During the 1960s, Cardiff participated in European competition for the first time as a result of winning the Welsh Cup, which granted qualification to the newly created European Cup Winners Cup. Their first ever match in European competition was in the tournament during the 1964–65 season against Danish side Esbjerg fB. The team won 1–0 on aggregate over two legs, the only goal being scored by Peter King. They went on to reach the quarter-finals before being knocked out by Real Zaragoza. Despite their exploits in Europe, the team were still struggling in league competition under the stewardship of Jimmy Scoular, finishing in 20th position in the Second Division. Two years later the team reached the semi-final of the Cup Winners Cup after victories over Shamrock Rovers, NAC Breda, and Torpedo Moscow set up a tie with German side Hamburg, whose squad contained several German internationals. This remains the furthest any Welsh side has advanced in European competition. After a 1–1 draw in the first leg, over 43,000 fans turned out at Ninian Park to watch Hamburg win 3–2. During the 1970–71 season, Cardiff reached the quarter-finals of the Cup Winners Cup where they faced Spanish side Real Madrid. The first leg of the tie was held at Ninian Park where 47,000 fans watched one of the most significant victories in Cardiff's history when Brian Clark headed in to give Cardiff a 1–0 win. They were later eliminated after losing the second leg 2–0. The team remained in the Second Division for 19 of the 20 seasons between 1962 and 1982, having been relegated to the Third Division for the 1975–76 season.

Cardiff were continuously in the lower two divisions of the Football League between 1985 and 1993. The club appointed several managers in attempts to turn the team's performances around with limited success. They were relegated to the Fourth Division once in the 1985–86 season and, despite returning to the Third Division on two occasions, they finished in their lowest-ever league position in 1996—22nd of 24 in Division Three. In 1995, Cardiff and other Welsh clubs competing in English leagues were banned from entering the Welsh Cup by the Football Association of Wales after pressure from UEFA, who did not want teams playing in two national cup competitions. Their final match in the competition was a 2–1 defeat to Wrexham in the 1995 final.

# Given entries

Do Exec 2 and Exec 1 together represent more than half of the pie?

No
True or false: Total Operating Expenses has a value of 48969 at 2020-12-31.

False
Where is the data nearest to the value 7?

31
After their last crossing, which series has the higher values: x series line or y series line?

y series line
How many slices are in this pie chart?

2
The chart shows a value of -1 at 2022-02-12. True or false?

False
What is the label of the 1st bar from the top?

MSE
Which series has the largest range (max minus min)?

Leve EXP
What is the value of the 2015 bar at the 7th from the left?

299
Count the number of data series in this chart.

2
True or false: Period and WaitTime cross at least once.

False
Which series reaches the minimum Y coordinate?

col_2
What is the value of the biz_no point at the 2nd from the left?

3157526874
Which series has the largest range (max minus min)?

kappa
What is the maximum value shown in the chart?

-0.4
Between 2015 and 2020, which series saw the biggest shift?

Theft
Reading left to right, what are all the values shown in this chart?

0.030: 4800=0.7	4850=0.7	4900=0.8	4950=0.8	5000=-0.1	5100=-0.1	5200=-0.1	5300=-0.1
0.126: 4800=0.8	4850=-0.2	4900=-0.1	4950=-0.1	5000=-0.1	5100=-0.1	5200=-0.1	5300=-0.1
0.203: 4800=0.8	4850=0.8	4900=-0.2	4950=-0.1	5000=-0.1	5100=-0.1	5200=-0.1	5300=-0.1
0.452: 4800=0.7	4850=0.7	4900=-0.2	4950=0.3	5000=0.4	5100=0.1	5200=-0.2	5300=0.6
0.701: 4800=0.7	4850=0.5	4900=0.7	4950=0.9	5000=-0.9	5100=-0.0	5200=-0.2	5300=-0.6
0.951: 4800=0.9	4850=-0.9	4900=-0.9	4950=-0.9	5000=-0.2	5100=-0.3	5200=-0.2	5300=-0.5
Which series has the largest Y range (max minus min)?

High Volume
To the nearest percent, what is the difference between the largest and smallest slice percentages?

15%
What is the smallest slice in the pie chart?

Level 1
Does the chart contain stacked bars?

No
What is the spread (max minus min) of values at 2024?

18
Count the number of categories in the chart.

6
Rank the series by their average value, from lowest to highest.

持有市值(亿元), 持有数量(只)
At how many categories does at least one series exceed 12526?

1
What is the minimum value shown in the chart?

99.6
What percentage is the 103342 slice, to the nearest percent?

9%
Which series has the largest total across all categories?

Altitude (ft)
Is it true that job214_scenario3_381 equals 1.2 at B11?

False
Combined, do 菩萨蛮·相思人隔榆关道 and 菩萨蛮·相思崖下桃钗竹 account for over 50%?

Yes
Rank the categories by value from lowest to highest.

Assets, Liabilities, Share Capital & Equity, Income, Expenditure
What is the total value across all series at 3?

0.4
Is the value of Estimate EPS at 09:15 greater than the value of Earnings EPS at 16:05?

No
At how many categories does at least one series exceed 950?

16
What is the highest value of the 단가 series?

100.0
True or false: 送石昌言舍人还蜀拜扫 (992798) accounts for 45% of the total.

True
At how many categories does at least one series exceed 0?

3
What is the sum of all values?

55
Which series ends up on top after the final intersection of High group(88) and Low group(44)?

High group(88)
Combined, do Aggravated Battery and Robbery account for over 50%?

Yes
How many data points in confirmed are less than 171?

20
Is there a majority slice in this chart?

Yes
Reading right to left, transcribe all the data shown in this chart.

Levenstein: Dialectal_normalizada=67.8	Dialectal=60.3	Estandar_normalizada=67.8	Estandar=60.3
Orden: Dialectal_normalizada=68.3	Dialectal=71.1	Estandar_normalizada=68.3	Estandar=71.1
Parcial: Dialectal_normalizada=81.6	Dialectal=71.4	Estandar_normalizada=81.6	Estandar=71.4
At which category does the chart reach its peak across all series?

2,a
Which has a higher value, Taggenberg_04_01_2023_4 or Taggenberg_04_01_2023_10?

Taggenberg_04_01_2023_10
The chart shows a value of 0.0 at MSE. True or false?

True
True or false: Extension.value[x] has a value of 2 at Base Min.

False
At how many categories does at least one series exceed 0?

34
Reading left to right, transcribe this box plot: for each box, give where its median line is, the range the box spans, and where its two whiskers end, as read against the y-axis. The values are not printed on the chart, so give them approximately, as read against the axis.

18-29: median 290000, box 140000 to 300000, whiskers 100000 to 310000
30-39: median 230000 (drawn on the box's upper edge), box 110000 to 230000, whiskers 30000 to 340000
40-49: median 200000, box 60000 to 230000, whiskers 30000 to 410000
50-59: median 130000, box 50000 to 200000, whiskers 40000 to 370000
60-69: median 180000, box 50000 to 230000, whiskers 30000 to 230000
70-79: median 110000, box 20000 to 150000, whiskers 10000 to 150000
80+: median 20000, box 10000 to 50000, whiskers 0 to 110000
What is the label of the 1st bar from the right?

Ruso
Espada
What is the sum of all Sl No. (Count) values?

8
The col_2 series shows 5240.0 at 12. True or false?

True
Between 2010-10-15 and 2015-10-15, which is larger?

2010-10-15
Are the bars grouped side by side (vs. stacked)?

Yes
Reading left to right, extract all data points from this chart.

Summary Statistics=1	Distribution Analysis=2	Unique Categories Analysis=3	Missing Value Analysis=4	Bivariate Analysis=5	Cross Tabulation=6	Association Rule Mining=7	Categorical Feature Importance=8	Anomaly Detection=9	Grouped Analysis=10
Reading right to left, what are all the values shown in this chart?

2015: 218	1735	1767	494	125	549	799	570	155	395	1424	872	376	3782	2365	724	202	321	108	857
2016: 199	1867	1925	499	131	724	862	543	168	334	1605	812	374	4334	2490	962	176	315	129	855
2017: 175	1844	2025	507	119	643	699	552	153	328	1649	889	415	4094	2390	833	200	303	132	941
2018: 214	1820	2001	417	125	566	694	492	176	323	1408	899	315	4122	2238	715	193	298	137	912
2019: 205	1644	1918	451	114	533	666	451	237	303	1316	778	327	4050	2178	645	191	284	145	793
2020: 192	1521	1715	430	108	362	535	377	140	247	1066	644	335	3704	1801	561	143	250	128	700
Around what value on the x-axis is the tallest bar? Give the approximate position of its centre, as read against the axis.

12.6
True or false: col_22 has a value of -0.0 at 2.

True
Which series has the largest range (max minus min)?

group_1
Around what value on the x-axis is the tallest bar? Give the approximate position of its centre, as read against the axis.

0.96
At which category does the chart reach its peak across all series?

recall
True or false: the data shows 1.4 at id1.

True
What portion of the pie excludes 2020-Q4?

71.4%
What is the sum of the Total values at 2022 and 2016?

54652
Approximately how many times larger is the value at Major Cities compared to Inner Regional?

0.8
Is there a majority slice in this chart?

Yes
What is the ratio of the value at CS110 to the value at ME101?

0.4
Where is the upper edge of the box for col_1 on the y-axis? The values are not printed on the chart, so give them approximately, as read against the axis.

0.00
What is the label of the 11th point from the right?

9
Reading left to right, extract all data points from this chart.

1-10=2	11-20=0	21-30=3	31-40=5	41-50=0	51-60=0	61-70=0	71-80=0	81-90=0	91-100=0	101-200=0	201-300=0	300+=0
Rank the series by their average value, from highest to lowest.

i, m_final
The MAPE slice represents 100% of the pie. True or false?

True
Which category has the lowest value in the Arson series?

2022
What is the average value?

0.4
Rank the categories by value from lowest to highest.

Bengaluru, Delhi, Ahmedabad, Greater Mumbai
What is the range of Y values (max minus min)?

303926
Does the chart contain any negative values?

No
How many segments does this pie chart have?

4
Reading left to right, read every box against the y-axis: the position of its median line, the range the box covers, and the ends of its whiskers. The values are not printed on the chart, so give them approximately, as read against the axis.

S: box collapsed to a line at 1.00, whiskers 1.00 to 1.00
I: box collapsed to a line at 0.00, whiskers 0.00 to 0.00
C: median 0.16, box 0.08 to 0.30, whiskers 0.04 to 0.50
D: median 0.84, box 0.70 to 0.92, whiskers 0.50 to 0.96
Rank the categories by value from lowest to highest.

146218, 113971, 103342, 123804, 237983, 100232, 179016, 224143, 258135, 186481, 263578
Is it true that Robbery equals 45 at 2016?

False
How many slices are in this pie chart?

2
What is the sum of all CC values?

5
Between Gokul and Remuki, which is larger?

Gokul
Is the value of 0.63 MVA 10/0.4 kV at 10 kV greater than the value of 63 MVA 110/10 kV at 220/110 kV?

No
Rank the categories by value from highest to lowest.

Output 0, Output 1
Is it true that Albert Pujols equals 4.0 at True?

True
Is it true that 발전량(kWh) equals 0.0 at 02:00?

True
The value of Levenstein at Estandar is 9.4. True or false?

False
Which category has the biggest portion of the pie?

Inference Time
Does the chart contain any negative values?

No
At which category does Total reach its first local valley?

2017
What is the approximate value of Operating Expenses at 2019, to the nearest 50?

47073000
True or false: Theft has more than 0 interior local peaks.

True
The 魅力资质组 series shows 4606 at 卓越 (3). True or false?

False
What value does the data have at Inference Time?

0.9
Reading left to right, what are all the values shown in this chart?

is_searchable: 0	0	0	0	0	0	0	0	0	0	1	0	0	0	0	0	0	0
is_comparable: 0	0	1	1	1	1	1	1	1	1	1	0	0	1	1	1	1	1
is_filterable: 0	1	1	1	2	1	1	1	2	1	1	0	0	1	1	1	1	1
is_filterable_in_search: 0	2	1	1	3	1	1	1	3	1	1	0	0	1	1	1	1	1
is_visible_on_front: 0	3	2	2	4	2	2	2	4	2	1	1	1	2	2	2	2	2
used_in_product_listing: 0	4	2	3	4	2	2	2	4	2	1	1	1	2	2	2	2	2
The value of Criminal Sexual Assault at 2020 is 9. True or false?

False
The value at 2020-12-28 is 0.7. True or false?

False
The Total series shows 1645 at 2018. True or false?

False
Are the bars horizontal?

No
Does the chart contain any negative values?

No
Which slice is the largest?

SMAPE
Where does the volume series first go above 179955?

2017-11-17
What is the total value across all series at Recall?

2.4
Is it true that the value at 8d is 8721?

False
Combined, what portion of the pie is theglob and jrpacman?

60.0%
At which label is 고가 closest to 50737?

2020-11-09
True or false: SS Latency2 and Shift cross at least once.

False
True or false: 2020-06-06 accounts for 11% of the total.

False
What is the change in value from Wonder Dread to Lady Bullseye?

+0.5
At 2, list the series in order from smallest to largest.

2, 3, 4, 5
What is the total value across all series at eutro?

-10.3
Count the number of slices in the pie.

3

# Work instruction 1
In the Cardiff history text, who scored the only goal in Cardiff's first European match, against Esbjerg fB?
# Work instruction 2
Why were Cardiff and other Welsh clubs in English leagues banned from entering the Welsh Cup in 1995, according to the Cardiff history text?
# Work instruction 3
Extend the Cardiff history text, picking up after its last sentence.
The entries come from a different source than the Cardiff history text.

# Response 1
Peter King

# Response 2
The Football Association of Wales banned them after pressure from UEFA. UEFA did not want teams playing in two national cup competitions.

# Response 3
===Foreign investment (2000–present)===
In August 2000, Lebanese businessman Sam Hammam purchased control of the club and replaced Steve Borley as chairman. Shortly after taking over, he controversially pledged to get the entire Welsh nation to support Cardiff by renaming the club "The Cardiff Celts" and changing the club colours to green, red and white. After lengthy talks with senior players and fans, he decided the best policy was not to change the name of the club. The club crest was redesigned; the new design incorporated the Cardiff City bluebird in front of the Flag of Saint David and featured the club's nickname superimposed at the top of the crest. Hammam funded the transfers of several new players to the club, and new manager Lennie Lawrence guided Cardiff to promotion when they won the Second Division play-off in 2003 against Queens Park Rangers. Substitute Andy Campbell came off the bench to score the only goal in extra time and ensure Cardiff's return to Division One after an 18-year absence.

The club experienced increasing financial difficulties over the next few years and plans for a new stadium failed to gain approval from Cardiff Council because of concerns over financial security in 2006. Hammam then agreed to a takeover by a consortium led by new chairman Peter Ridsdale and the lead developer of the new stadium, Paul Guy. During the 2007–08 season, Cardiff reached the semi-final of the FA Cup for the first time in 81 years after beating Middlesbrough 2–0 on 9 March 2008. After coming through their semi-final against Barnsley with a 1–0 win at Wembley Stadium on 6 April with a goal from Joe Ledley, they eventually lost 1–0 to Portsmouth in the final, thanks to a goal from Nwankwo Kanu in the 37th minute.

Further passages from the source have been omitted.